● **CONSIGNES**:
• 1. Résumez en deux phrases le texte sur le dépôt de loyer.
• 2. Continuez le texte sur le dépôt de loyer au-delà de sa dernière phrase.

D'ailleurs, le loyer que le locataire lui paie couvre justement les réparations et les obligations que le propriétaire doit effectuer. L'argent est là pour l'exécution de l'obligation. Le délai de dix jours permet au propriétaire de constater son dépôt et de remédier à ce défaut sans qu'il ait besoin de subir les difficultés du dépôt de loyer. Si le propriétaire n'effectue pas la réparation, le locataire peut déposer son loyer et ce n'est qu'au moment d'une audition devant la régie que le régisseur peut décider si le locataire avait raison de déposer son loyer, parce que le régisseur pourrait constater qu'il n'y a pas inexécution d'une obligation ou il pourrait permettre au locataire de continuer à déposer son loyer jusqu'à ce que le propriétaire ait rempli son obligation.

Finalement, dans le projet de loi 107, on mentionne la possibilité d'ordonner la remise du dépôt au locataire pour lui permettre d'exécuter lui-même l'obligation, ce qui revient un peu à l'article 1612 que vous n'avez pas.

Cependant, je suggère certaines modifications à cet article. C'est à l'article 1654.1 où on dit: "Le tribunal peut alors, notamment, ordonner la remise du dépôt au locateur s'il n'y a pas eu d'inexécution d'une obligation du locateur." Tout cela est simplement pour que ce soit clair que si l'inexécution en est une petite, on pourrait dire: Ce n'est pas bien grave, pourquoi le propriétaire ne pourrait-il pas avoir son loyer? Je pense que tant qu'il y a inexécution, le droit du dépôt devrait exister. D'ailleurs, il n'y a pas si longtemps, on voyait des propriétaires faire des saisies parce que le locataire avait retenu $10 sur son loyer pour effectuer une réparation que le propriétaire refusait de faire. Je pense que l'association qui a parlé avant moi a donné l'exemple d'un locataire qui, payant $300 de loyer, n'avait pas une serrure qui fonctionnait et a retenu $14 de son loyer parce qu'il a dû effectuer la réparation lui-même; il a subi une saisie, ce qui l'a évidemment forcé à engager un avocat et payer les frais de cour parce qu'en effet, cette personne n'avait pas le droit de retenir ces $14 pour réparer sa serrure.

D'ailleurs, le dépôt prévoit justement ce genre de situation et pourra enlever certains abus parce que c'est bien tentant pour un locataire de se faire justice; en retenant le moindre montant sur le loyer, le locataire ouvre la porte au propriétaire pour demander l'éviction.

Alors que je travaillais à préparer ce mémoire, j'ai lu une jurisprudence américaine et j'ai pensé — je ne sais pas si on peut modifier les modifications quand on vient vous parler — qu'il y avait quelque chose de mieux que ce que j'avais suggéré.

Si on tient pour acquis qu'un propriétaire doit exécuter son obligation, si on dit que le locataire peut déposer son loyer jusqu'à ce que le propriétaire s'acquitte de son obligation, pourquoi ne donnerait-on pas un délai au propriétaire pour le faire, et s'il ne le fait pas après un certain délai, pourquoi le locataire ne pourrait-il pas arrêter de payer son loyer? Là, l'obligation va être exécutée. On fait un dépôt, l'administrateur statue et voit à ce que le propriétaire s'acquitte d'une obligation dans un délai de 30 jours, remédie au défaut et si, après 30 jours, le propriétaire refuse de le faire, que le locataire ne paie pas son loyer à partir de cette date jusqu'à ce que le propriétaire exécute son obligation.

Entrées

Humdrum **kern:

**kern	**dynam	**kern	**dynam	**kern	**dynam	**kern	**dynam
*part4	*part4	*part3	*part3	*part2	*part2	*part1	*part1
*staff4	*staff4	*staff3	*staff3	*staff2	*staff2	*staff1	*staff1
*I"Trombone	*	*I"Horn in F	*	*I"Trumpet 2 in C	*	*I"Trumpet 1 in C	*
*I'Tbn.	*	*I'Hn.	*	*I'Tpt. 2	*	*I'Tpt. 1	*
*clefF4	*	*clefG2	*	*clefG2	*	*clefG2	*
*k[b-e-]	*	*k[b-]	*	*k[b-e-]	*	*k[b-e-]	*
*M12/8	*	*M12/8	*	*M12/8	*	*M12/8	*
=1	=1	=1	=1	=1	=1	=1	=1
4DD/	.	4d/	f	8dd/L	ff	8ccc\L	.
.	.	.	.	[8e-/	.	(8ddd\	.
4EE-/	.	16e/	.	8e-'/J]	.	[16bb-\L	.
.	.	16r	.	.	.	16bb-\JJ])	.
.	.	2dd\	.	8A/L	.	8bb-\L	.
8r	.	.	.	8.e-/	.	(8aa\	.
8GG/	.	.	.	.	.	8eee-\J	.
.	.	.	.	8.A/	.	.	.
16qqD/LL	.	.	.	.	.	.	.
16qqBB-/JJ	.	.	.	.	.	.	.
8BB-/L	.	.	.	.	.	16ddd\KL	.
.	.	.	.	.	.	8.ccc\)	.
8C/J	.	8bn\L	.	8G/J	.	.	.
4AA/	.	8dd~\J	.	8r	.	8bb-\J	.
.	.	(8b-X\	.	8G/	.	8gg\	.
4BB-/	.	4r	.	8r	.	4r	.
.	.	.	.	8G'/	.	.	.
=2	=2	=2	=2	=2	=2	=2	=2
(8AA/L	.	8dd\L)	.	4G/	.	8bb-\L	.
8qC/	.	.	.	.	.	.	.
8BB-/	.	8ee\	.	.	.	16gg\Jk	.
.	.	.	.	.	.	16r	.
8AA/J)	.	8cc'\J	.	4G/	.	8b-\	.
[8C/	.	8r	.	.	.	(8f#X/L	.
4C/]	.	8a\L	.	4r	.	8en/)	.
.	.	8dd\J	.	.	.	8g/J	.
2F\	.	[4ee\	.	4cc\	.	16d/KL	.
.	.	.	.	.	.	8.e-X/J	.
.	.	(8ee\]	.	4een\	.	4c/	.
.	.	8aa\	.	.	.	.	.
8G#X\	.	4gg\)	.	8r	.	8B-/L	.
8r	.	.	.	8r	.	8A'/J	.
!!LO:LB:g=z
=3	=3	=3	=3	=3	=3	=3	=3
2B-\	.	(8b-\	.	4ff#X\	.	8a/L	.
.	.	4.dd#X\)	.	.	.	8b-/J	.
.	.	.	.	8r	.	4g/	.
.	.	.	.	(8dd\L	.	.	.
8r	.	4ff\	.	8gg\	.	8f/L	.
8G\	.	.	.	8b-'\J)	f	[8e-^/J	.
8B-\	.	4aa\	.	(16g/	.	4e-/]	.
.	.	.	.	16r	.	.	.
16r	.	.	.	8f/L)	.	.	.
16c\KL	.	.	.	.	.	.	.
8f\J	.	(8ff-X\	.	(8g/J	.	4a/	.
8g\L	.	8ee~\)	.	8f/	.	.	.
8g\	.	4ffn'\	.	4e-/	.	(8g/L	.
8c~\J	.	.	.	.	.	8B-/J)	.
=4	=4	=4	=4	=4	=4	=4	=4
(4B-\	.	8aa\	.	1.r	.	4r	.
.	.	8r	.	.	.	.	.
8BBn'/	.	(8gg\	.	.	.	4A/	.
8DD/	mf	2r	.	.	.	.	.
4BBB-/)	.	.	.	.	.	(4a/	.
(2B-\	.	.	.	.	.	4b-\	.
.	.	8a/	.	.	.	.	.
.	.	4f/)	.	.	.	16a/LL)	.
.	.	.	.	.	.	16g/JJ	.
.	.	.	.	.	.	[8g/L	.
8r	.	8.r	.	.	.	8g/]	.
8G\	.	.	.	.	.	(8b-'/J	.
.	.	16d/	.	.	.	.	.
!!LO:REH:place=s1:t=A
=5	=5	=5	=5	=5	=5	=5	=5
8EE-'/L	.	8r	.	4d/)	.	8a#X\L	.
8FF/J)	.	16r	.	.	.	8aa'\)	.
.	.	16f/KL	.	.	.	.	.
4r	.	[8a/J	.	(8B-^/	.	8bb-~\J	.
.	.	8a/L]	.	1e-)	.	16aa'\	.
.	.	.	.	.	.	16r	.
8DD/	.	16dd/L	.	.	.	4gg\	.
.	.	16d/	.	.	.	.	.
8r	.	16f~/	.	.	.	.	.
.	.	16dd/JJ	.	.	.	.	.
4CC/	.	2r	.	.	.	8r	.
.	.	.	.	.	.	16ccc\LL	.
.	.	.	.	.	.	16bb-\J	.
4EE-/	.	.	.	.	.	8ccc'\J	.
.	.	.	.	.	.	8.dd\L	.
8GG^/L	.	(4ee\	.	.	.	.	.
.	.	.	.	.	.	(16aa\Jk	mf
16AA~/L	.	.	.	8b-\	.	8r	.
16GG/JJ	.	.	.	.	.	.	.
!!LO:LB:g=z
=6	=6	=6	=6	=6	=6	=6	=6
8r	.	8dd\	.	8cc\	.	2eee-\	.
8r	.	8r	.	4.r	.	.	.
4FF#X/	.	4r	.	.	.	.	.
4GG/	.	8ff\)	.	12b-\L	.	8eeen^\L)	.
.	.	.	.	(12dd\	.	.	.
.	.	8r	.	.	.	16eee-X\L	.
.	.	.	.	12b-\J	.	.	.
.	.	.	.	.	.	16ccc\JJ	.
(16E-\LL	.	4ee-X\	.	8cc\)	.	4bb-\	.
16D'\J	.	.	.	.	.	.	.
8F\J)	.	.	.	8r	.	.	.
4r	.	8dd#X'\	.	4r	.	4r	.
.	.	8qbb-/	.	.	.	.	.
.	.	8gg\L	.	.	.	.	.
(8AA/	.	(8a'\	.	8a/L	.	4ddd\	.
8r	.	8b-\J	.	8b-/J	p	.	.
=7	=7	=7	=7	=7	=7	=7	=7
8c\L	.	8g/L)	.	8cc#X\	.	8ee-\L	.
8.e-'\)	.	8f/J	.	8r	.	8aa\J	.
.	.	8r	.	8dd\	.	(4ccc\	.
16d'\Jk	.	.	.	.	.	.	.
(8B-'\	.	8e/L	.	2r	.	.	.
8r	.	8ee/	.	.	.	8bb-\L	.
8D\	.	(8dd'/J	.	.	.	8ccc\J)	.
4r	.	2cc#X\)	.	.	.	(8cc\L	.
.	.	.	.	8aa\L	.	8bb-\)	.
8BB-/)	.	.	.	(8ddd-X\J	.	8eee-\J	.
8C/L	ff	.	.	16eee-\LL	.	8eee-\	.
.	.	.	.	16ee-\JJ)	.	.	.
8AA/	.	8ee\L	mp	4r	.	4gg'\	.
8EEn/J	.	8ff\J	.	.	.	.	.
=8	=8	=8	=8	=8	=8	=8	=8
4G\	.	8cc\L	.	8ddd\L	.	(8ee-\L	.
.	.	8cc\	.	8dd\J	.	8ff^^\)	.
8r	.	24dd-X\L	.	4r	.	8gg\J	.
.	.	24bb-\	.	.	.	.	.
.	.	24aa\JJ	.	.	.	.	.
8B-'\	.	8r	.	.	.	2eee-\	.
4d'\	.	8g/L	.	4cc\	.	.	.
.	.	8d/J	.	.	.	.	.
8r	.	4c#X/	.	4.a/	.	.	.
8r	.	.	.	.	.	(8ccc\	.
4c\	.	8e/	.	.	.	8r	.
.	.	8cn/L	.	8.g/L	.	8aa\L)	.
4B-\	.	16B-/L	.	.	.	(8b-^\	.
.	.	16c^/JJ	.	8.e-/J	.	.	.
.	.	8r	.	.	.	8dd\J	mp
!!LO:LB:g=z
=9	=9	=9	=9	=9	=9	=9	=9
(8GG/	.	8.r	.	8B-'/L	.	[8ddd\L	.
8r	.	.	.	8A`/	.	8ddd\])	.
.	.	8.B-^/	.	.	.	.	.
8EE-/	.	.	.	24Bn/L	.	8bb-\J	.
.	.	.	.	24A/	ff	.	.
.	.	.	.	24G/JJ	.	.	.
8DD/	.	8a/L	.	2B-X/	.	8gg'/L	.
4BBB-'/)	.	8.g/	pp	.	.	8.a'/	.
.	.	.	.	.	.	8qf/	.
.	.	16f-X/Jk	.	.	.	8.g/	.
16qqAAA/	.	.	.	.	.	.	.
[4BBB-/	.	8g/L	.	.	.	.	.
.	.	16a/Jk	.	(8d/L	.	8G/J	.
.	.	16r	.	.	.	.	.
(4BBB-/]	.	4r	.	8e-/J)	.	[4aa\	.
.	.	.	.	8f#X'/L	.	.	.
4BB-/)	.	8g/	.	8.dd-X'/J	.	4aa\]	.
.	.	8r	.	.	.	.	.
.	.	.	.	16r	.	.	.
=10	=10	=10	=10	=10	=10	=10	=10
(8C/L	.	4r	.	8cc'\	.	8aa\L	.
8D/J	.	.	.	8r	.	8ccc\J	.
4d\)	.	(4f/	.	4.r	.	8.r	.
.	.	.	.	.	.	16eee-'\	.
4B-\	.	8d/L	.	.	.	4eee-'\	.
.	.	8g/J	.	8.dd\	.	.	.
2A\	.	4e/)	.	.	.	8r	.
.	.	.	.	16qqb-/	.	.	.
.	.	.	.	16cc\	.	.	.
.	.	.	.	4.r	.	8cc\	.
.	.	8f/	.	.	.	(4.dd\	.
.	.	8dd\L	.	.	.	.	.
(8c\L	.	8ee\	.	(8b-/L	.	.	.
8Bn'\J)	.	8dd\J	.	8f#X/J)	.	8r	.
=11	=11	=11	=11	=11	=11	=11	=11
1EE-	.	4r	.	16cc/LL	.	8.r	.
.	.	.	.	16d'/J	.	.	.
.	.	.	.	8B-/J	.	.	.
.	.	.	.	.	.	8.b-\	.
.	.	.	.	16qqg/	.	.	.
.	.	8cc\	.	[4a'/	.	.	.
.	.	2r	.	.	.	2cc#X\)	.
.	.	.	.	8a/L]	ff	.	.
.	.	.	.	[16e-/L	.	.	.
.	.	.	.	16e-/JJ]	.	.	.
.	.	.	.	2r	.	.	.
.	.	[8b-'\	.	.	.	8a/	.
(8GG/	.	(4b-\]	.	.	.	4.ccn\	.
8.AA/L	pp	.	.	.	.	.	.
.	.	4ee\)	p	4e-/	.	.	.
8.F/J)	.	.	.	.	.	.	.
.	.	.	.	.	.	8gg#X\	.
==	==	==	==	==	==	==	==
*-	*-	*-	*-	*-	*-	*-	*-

● **RÉPONSES PAR TÂCHE**:
• 1. Le texte défend le droit du locataire de déposer son loyer tant que le propriétaire n'exécute pas une obligation, même petite, et rappelle que des locataires ayant retenu une petite somme sur leur loyer pour faire une réparation ont subi une saisie. Il propose en outre que, si le propriétaire ne remédie pas au défaut dans un délai de 30 jours fixé par l'administrateur, le locataire puisse cesser de payer son loyer jusqu'à ce que l'obligation soit exécutée.

• 2.
Quand j'ai pensé à ça, je me suis dit: C'est terrible. Mais j'ai pensé que, dans l'ancienne loi — celle qui existe actuellement — pour favoriser la conciliation, il y a un article — l'article 24e — qui parle justement des problèmes de reprise de possession et parle des problèmes de reprise de possession quand le propriétaire est de mauvaise foi, ne prend pas possession des lieux et loue à un autre locataire. Cet article 24e dit: "Aucun droit d'action n'existe pour le recouvrement du loyer d'une maison louée en contravention de l'article 24d — cela veut dire louée sans la permission du tribunal — ou en violation de quelqu'une des conditions d'une autorisation obtenue en vertu dudit article."

Si on n'a pas le droit de prendre une action pour recouvrer du loyer, c'est que le locataire n'a pas besoin de payer son loyer. Je suggère qu'on ajoute, comme article ou sous-article, qu'on enlève le paragraphe 3 de l'article 1654.1, où on parle d'ordonner la remise de dépôt pour permettre au locataire de faire les réparations lui-même, puisque, de toute façon, c'est dans la loi à l'article 1612 que, quand le locataire dépose son loyer, c'est parce qu'il veut que l'obligation soit discutée, il le dépose, on constate le problème, si le propriétaire n'en a pas discuté dans les 30 jours, que le locataire n'ait pas besoin de payer son loyer jusqu'à ce que le problème soit résolu.

Le Président (M. Laplante): Pour l'exposé, madame, votre temps est déjà expiré depuis cinq minutes. Avez-vous une conclusion?

Mme Grassby: II faut être certain d'inclure dans la loi cet article, et, l'article modifié, je suis certaine que les légistes du gouvernement et des Affaires municipales pourraient mettre dans un language juridique, mais facilement compréhensible, les suggestions que j'ai faites ce matin. J'espère qu'elles seront incluses, parce que, des deux côtés, on a entendu les problèmes constatés dans cette loi par les locataires et les propriétaires. Il y a une chose que cette loi fait — je ne fais pas de commentaires sur les carences — c'est que ce sera possible pour des locataires au moins de faire respecter leurs droits minimaux de logement, d'après le Code civil, et leur bail avec le propriétaire par la Loi de la conciliation. C'est ma conclusion.

Le Président (M. Laplante): Merci, madame. M. le ministre.

M. Tardif: M. le Président, je remercie Me Grassby de ce mémoire et de ses représentations en vue d'appuyer et de bonifier l'article qui prévoit le dépôt du loyer. Elle nous a cité des cas tirés de son expérience d'avocat représentant des locataires, des cas de représailles — puisque c'est ainsi qu'il faut les appeler — ou de harcèlement quant à l'utilisation de la piscine, d'un garage et d'autres services qui pouvaient être annulés, modifiés, réduits à la suite d'un recours normal qu'aurait exercé un locataire devant la régie.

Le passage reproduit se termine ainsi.